Continuing on that thread, it was revelatory to see in the documentary how when Dr. King came out against the Vietnam War, suddenly even liberal supporters turned against him. At that point he had gone against not just racism, but this particular mindset of American exceptionalism.
All of a sudden, here is the leader of the civil rights struggle in America, all of a sudden he says he’s going to come out against Vietnam. There were those within the movement who felt he had lost his way and gone against ‘the agenda.’ Some people don’t want to remember that King was about the human agenda, he was about all humankind coming together and questioning why an imperialist country like America was fighting in Vietnam. It goes back to this notion that we see ourselves as the beacon of democracy, even though, as you know, that’s a very complicated thing in America, the notion of democracy. Think about it this way, in World War II we’re fighting Nazism and Japanese imperialism, but Black men and women couldn’t be integrated into the armed forces. When they come back from fighting for their country, they’re treated like pariahs. The contradictions in America are so profoundly in our face. As a person of color I understand it. It’s clear that America is very confused.
There is a theme of secret history in “MLK/FBI,” because the FBI’s surveillance tapes and photographs won’t be released until 2027. But do Garrow and the experts have any hint of what we might learn about Dr.
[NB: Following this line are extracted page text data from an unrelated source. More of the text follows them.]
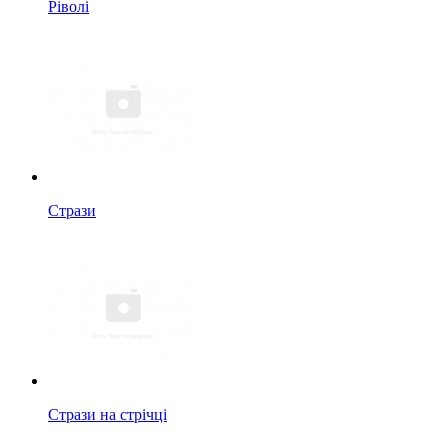
Ріволі
Стрази
Стрази на стрічці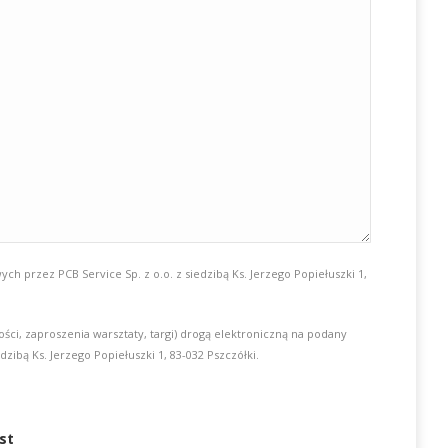
przez PCB Service Sp. z o.o. z siedzibą Ks. Jerzego Popiełuszki 1,
, zaproszenia warsztaty, targi) drogą elektroniczną na podany
zibą Ks. Jerzego Popiełuszki 1, 83-032 Pszczółki.
st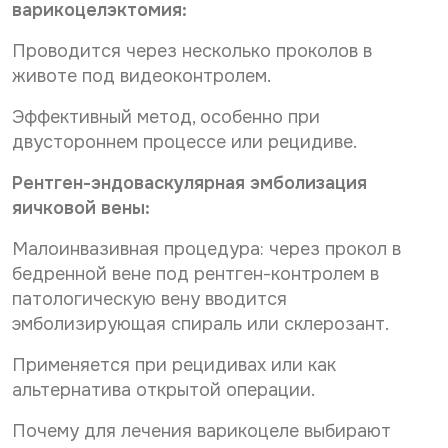
варикоцелэктомия:
Проводится через несколько проколов в
животе под видеоконтролем.
Эффективный метод, особенно при
двустороннем процессе или рецидиве.
Рентген-эндоваскулярная эмболизация
яичковой вены:
Малоинвазивная процедура: через прокол в
бедренной вене под рентген-контролем в
патологическую вену вводится
эмболизирующая спираль или склерозант.
Применяется при рецидивах или как
альтернатива открытой операции.
Почему для лечения варикоцеле выбирают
King and that whole period?
Well, you know, some people are probably salivating thinking they’re going to get all this scandalous stuff of King and some women. But the other thing that we should be mindful of is you have to imagine some of those conversations in rooms, with people like Ralph Abernathy and Dorothy Cotton, were really about strategy, about what to do when they went to cities like Albany, Georgia or Montgomery, Alabama. Those things may be on the tapes too. So there’s probably a wealth of material on the movement’s strategizing.
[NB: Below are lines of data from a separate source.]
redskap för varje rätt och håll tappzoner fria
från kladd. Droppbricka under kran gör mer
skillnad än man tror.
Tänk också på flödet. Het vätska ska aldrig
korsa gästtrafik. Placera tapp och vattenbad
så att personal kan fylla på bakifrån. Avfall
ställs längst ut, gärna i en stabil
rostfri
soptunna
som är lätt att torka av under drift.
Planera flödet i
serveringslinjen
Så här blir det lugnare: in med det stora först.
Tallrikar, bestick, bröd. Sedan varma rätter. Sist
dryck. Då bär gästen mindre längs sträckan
Has there been a reaction by the King estate, did they collaborate in any way?
We didn’t reach out to the King family because as you probably well know, they have been very attentive to Dr. King’s image and his voice. We felt that as a production every time you involve the family in your film, you have to worry about their reactions. They might feel we’re going too far. We don’t really need that because King was a public figure. So the family has reached out but I don’t think I should comment any more on that.
There might undoubtedly be controversy again over the alleged tape claiming King was in a room witnessing an assault. I remember Garrow had written a piece about it that received a lot of pushback a few years ago.
Garrow wrote that article and it finally had to get published in some British publication. He caught some flack! People were saying, ‘how dare you try to sully Dr. King’s name?’ After we did our initial interview with Garrow we went back a year later, and we asked him a bunch of questions about what he felt his agenda was as a historian to write about that tape. Why did you feel you had to go so far? But quite honestly, you should be asking me the same question. Someone might wonder if we as documentarians are doing the exact same thing the FBI was trying to do. My response is that I feel that as a filmmaker we’ve tried to be a little more even-handed, not be salacious in our presentation, and challenge people to ask questions. What was really going on in that room? Did the FBI really hear what they thought they heard? Or did they improvise and alter what was there?
It raises that question of who owns history.
Exactly. Everything is tailored for how someone wants an audience to perceive it. History was written that way. Everything is written that way. That’s why it’s invaluable right now that filmmakers like me are able to do films about Dr. King that give an additional perspective about him and the FBI. When I was growing up, the American history that I learned was basically told to me by white men. Abraham Lincoln was the great emancipator and George Washington and the cherry tree. That’s how I thought about these American heroes. But other historians and historians of color have done their homework and found other ways to look at American heroes.
“MLK/FBI” releases Jan. 15 on VOD and select cities.